(Stored data entries)
>>>>

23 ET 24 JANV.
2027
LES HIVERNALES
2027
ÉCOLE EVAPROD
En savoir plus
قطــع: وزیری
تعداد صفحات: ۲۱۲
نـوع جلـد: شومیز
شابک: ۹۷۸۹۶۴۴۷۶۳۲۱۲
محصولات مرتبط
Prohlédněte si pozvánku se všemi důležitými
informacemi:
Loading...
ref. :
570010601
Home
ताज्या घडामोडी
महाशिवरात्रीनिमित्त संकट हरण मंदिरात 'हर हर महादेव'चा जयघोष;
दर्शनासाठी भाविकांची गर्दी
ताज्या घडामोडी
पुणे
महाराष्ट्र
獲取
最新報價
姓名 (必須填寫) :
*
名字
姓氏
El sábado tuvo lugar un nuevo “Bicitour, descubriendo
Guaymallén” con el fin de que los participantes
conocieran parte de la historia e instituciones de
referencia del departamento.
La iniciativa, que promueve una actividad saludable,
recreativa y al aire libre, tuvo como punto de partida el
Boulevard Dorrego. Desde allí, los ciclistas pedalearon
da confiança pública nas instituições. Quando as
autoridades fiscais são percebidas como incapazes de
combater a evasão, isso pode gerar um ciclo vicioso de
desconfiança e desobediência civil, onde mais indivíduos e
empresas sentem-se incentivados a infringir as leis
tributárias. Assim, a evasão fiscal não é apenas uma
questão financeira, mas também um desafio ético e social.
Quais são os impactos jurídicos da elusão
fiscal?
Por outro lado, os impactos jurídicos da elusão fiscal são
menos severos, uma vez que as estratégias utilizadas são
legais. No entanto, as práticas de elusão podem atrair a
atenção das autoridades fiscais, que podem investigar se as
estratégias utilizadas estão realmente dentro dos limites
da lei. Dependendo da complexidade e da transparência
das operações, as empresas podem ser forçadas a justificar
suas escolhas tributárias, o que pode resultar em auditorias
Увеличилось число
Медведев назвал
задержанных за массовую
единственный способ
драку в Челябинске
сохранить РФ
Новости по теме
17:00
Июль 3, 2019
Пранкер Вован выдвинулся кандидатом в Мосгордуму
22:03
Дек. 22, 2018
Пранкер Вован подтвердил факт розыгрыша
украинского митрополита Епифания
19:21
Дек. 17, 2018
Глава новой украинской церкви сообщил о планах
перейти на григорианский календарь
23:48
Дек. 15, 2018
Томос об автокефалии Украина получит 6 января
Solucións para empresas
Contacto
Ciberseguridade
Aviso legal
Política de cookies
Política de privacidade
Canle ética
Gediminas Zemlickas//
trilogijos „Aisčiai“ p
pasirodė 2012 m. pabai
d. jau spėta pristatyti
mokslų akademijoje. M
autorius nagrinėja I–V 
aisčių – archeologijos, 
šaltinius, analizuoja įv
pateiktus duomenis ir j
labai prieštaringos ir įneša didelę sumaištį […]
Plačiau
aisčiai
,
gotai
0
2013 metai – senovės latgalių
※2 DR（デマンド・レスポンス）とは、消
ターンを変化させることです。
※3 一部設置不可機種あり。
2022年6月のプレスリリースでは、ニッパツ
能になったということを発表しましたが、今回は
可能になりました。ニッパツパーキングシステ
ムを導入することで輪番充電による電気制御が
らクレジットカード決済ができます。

<<<<

* Task prompt
Lines from the one with "Медведев назвал" through the last line above must be printed exactly; no other line is to appear.

* Solution to the problem
Медведев назвал
задержанных за массовую
единственный способ
драку в Челябинске
сохранить РФ
Новости по теме
17:00
Июль 3, 2019
Пранкер Вован выдвинулся кандидатом в Мосгордуму
22:03
Дек. 22, 2018
Пранкер Вован подтвердил факт розыгрыша
украинского митрополита Епифания
19:21
Дек. 17, 2018
Глава новой украинской церкви сообщил о планах
перейти на григорианский календарь
23:48
Дек. 15, 2018
Томос об автокефалии Украина получит 6 января
Solucións para empresas
Contacto
Ciberseguridade
Aviso legal
Política de cookies
Política de privacidade
Canle ética
Gediminas Zemlickas//
trilogijos „Aisčiai“ p
pasirodė 2012 m. pabai
d. jau spėta pristatyti
mokslų akademijoje. M
autorius nagrinėja I–V 
aisčių – archeologijos, 
šaltinius, analizuoja įv
pateiktus duomenis ir j
labai prieštaringos ir įneša didelę sumaištį […]
Plačiau
aisčiai
,
gotai
0
2013 metai – senovės latgalių
※2 DR（デマンド・レスポンス）とは、消
ターンを変化させることです。
※3 一部設置不可機種あり。
2022年6月のプレスリリースでは、ニッパツ
能になったということを発表しましたが、今回は
可能になりました。ニッパツパーキングシステ
ムを導入することで輪番充電による電気制御が
らクレジットカード決済ができます。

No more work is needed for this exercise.